In the simplest possible terms, in the fall of 1919, Frazee's situation was this: He owned the Red Sox but had yet to pay off all his notes to previous owner Joseph Lannin. The team had been purchased on something like the installment plan, and Frazee owed Lannin $262,000 in November of 1919. He did not own Fenway Park—yet. The Taylor family, who owned the
Boston Globe
, had once owned the Sox and built Fenway Park before selling the club to Lannin. They retained ownership of the park, charging Frazee $30,000 a year for a facility that was rapidly deteriorating—the Taylors' own paper reported at the end of the season that the bleachers needed to be torn down and “many of the present seats are in bad shape.” Lannin, too, owned shares of the Fenway stock, as did some of the Taylors' business cronies, and no one was eager to spend their own money to fix up the park. In an ideal world, Frazee wanted to own both Fenway Park and the Red Sox outright. If he did, he would be protected from the reach of Ban Johnson. But he did not, and until he did, he was at risk. He was afraid that Lannin might sell his shares of Fenway, that they would fall into Johnson's hands, and that might force him to sell at an inopportune time, costing him hundreds of thousands of dollars.

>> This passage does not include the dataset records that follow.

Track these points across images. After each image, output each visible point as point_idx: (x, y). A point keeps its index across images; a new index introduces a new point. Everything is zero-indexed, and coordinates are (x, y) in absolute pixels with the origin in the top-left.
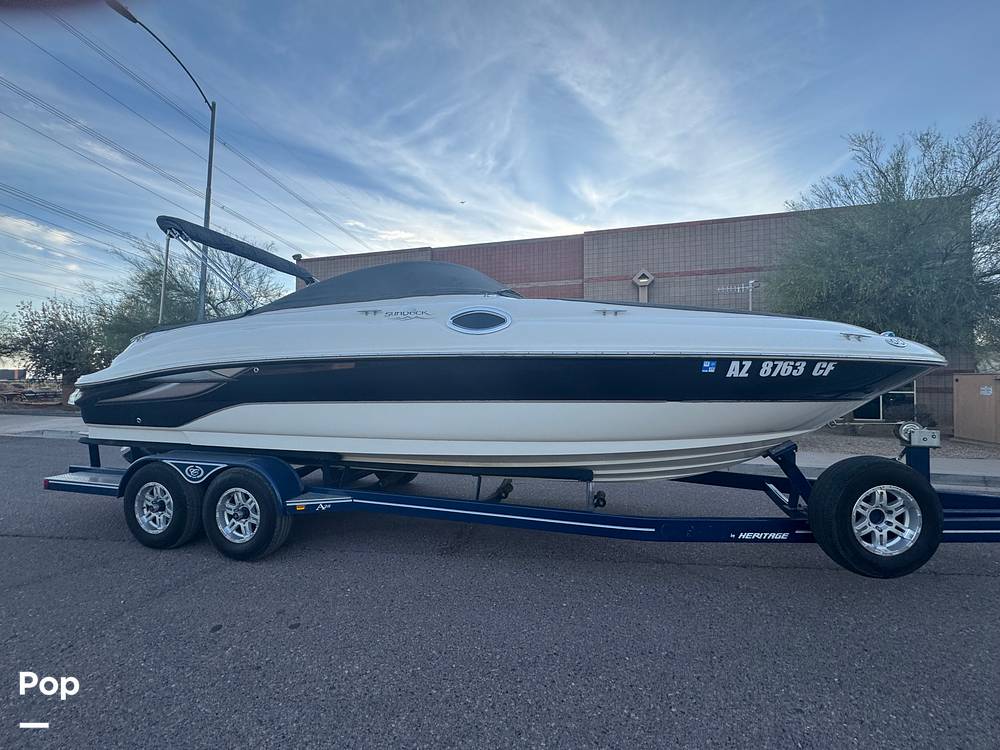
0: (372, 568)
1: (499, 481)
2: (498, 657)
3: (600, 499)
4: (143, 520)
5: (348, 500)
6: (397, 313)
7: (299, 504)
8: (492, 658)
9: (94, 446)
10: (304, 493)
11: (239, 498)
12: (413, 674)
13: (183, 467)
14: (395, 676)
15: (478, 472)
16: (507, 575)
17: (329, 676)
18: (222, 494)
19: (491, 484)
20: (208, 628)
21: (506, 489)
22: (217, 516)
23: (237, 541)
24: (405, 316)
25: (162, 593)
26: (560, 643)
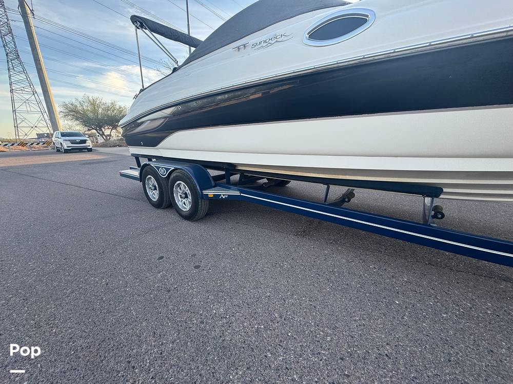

Johnson's state of affairs at the time was one almost purely about retaining his own power. Frazee, Ruppert, and Comiskey had all aligned against him, believing that Johnson, acting in his own self-interest, had damaged the value of their franchises and cost them all money. Johnson's goal was to force either Frazee or Ruppert to sell his team, which would enable Johnson to retain control, protect his own investments in the game, and, most importantly, retain his power.

Ruppert, on the other hand, had some cash, for the Yankees turned a profit in 1919, but with Prohibition on the horizon, he was was worried about the future. He, too, was in an onerous ballpark situation, paying exorbitant rent to the Giants for the use of the Polo Grounds. His lease ran only through the 1920 season and he, too, was worried about losing a place to play.

And then there was Joseph Lannin. He was in financial trouble, which is the only reason he had agreed to structure the deal with Frazee the way it had been in the first place, having invested heavily in real estate whose value suffered during the war. He was depending on the payment from Frazee because he was already mortgaged to the hilt to other debtors and had entered into several financial agreements for which he now lacked capital—he needed Frazee's money to buy his way out of debt.

The overall situation was this: Frazee needed to keep his team and oust Johnson, Johnson needed to force Frazee to sell to keep his power, Ruppert needed Frazee's support to find a way to keep his team, and Joe Lannin needed his $262,000.